By Congressman Steve Austria
In the past month, I have talked with many small business owners across the 7th Congressional District – from farmers to manufactures to members of our local chambers of commerce. Each has questioned and voiced their concerns regarding the temporary tax cuts put in place in 2001 and 2003 that will expire on January 1, 2011 if Congress does not take action.
If Congress allows the tax cuts to expire, it will equate to a $3.8 trillion tax increase that will affect all taxpayers. With the numerous taxes already imposed in legislation ushered through by current Congressional leadership, the last thing Ohioans need right now are further tax increases. In particular, small businesses – which produce 70 percent of new U.S. jobs – will see a direct impact that will affect their ability to create and sustain area jobs.

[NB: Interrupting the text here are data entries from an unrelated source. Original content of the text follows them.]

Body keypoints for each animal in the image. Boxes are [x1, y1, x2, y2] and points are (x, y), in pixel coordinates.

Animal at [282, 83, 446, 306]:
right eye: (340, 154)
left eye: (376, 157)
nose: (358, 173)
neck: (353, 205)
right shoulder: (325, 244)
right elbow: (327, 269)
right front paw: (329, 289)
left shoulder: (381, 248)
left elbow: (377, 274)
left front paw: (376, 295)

Specifically, if the tax cuts are not extended the individual income tax rates will increase across the board. Not only does this take money out of the wallets of all taxpayers, but many small businesses are taxed by this rate as well. This increase could be detrimental to those businesses that are already facing difficulties in obtaining credit and meeting payroll.

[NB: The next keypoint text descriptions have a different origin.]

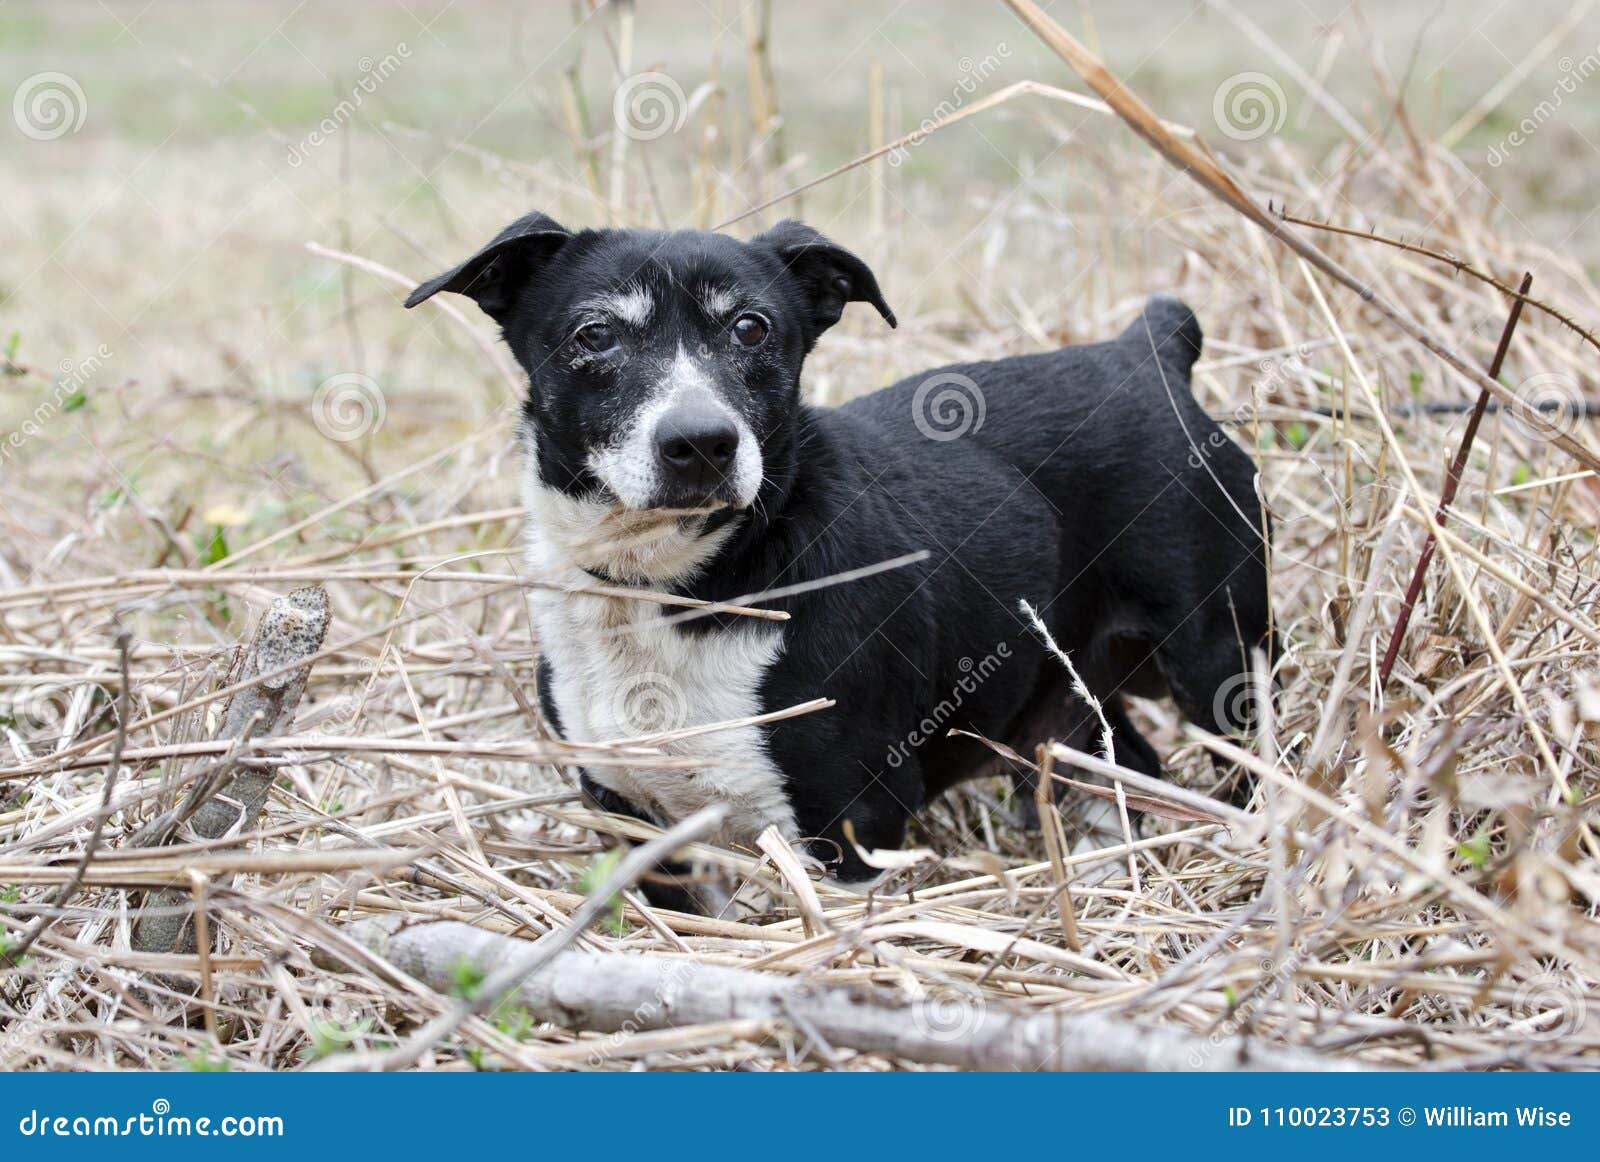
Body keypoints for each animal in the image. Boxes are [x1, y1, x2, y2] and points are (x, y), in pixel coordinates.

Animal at [409, 217, 1273, 902]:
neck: (673, 586)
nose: (701, 441)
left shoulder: (853, 821)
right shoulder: (636, 824)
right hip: (1063, 695)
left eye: (751, 328)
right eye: (595, 335)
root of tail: (1148, 348)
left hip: (1219, 660)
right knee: (1129, 761)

In addition, if no action is taken the federal estate tax will be reinstituted. This tax disproportionately affects small businesses and family farms. Many times, upon the death of an owner, small businesses are forced to sell to pay this tax and jobs are lost.

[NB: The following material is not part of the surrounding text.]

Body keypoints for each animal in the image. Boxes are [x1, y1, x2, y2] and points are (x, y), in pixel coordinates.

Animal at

The indecision surrounding this issue is causing uncertainty for our local businesses who are seeking assurance in these difficult economic times. Congress needs to make the tax cuts permanent including the estate tax, capital gains tax and dividends tax to assist in creating an environment of confidence and encouraging local entrepreneurs to invest in their businesses creating long-term, sustainable jobs.
Beyond permanently extending the tax cuts, Congress needs to stop the spending. According to a recent U.S. Census Bureau report, federal domestic spending increased by 16 percent to $3.2 trillion in 2009. This does not include any interest paid on foreign debt. If we don’t stop the spending and let Americans keep more of their hard-earned money we won’t be able to turn the economy around.